Feather headdress from the Austral Islands

At the end of last year, Mark Hall, History Officer at Perth Museum & Art Gallery hosted the Perth leg of the project review for two weeks, with visits from Eve, Chantal and also Christofili Kefalas (Researcher of Maori material and British Museum Future Curators trainee). One of the most exciting discoveries has been the full recognition of the importance of a spectacular head-dress from the Austral Islands in the Perth collection.

Headdress from Tubuai, Austral Islands. The original Perth Museum register records this as ‘Cap worn by Tomatoa, Principle Chief of the Island of Tuhuca in the Australia group of the South Sea Islands’.

Headdress from Tubuai, Austral Islands. The original Perth Museum register records this as ‘Cap worn by Tomatoa, Principle Chief of the Island of Tuhuca in the Australia group of the South Sea Islands’.


This headdress of feathers affixed to a barkcloth structure was given to Perth Museum’s predecessor, The Perth Literary and Antiquarian Society, in 1843. It is shown on display in the Society’s Museum in one of only two photographs we have of the ethnography displays in the gallery in the rotunda.
The headdress can be seen just to the right of the central display of a Tahitian mourner’s costume. It is displayed with a number of hats and headgear.

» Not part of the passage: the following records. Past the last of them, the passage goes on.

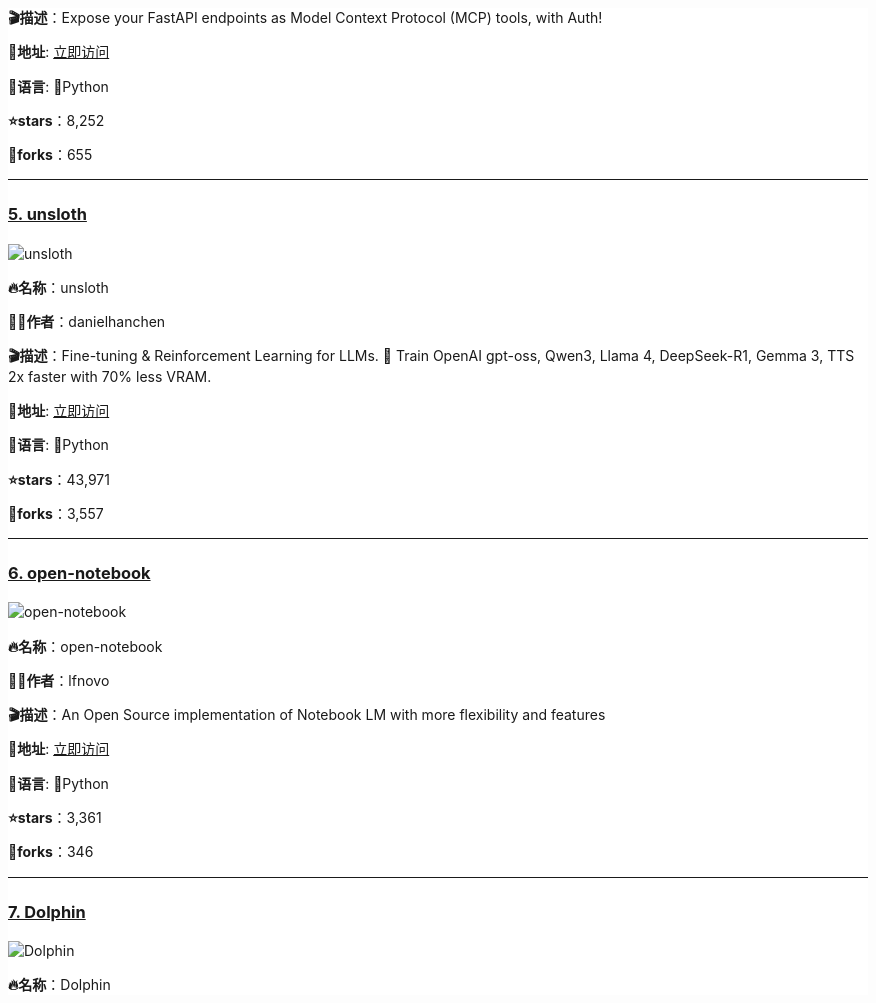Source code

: **🎬描述**：Expose your FastAPI endpoints as Model Context Protocol (MCP) tools, with Auth! 

**🔗地址**: [立即访问](https://github.com//tadata-org/fastapi_mcp) 

**👀语言**: 🔺Python 

**⭐stars**：8,252 

**📍forks**：655 

--- 

### [5. unsloth](https://github.com//unslothai/unsloth) 

![unsloth](https://s0.wp.com/mshots/v1/https://github.com//unslothai/unsloth?w=600&h=450) 

**🔥名称**：unsloth 

**🧑‍💻作者**：danielhanchen 

**🎬描述**：Fine-tuning & Reinforcement Learning for LLMs. 🦥 Train OpenAI gpt-oss, Qwen3, Llama 4, DeepSeek-R1, Gemma 3, TTS 2x faster with 70% less VRAM. 

**🔗地址**: [立即访问](https://github.com//unslothai/unsloth) 

**👀语言**: 🔺Python 

**⭐stars**：43,971 

**📍forks**：3,557 

--- 

### [6. open-notebook](https://github.com//lfnovo/open-notebook) 

![open-notebook](https://s0.wp.com/mshots/v1/https://github.com//lfnovo/open-notebook?w=600&h=450) 

**🔥名称**：open-notebook 

**🧑‍💻作者**：lfnovo 

**🎬描述**：An Open Source implementation of Notebook LM with more flexibility and features 

**🔗地址**: [立即访问](https://github.com//lfnovo/open-notebook) 

**👀语言**: 🔺Python 

**⭐stars**：3,361 

**📍forks**：346 

--- 

### [7. Dolphin](https://github.com//bytedance/Dolphin) 

![Dolphin](https://s0.wp.com/mshots/v1/https://github.com//bytedance/Dolphin?w=600&h=450) 

**🔥名称**：Dolphin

The headdress can be seen just to the right of the central display of a Tahitian mourner’s costume. It is displayed with a number of hats and headgear.


In the 1930s the Director of the Bishop Museum in Hawaii Te Rangi Hiroa, also known as Peter Henry Buck, advised the then curator at Perth that Tamatoa was the name of a number of chiefs of the same ancestry on Tubuai in the Austral Islands.. The headdress has since then been attributed to Tubuai there does not seem to have been an island named ‘Tuhuca’. The headdress was published in Buck’s Art and Crafts of the Cook Islands (1944). There are two similar examples in the collection at the British Museum.

The headdress has for some time been recorded as being donated by Dr David Ramsay, a man who gave a significant collection of Maori material to the museum along with some outstanding Tahitian artefacts. However, the original register clearly states:
‘Presented by Gen Lindsay, Upper Craigie Perth,
No.1, Cape
[later corrected to ‘cap’] wore by Tomatoa Principle Chief of the Island of Tuhuca in the Australia Group of the South Sea Islands’
General Lindsay also donated a ceremonial staff of the Marquesas Islands at this time. A note below this entry states: ‘The above two articles from a Dr L MacLean’
Unfortunately we have not been able to find out any more about either of the men mentioned above but as always would welcome any information from readers.

Close up of the top of the headdress showing the plant fibre bindings which secure the feathers in place. The structure underneath the feathers is made of barkcloth and there is a barkcloth wrapping around the upper knot of the headdress.

Close up of the top of the headdress showing the plant fibre bindings which secure the feathers in place. The structure underneath the feathers is made of barkcloth and there is a barkcloth wrapping around the upper knot of the headdress.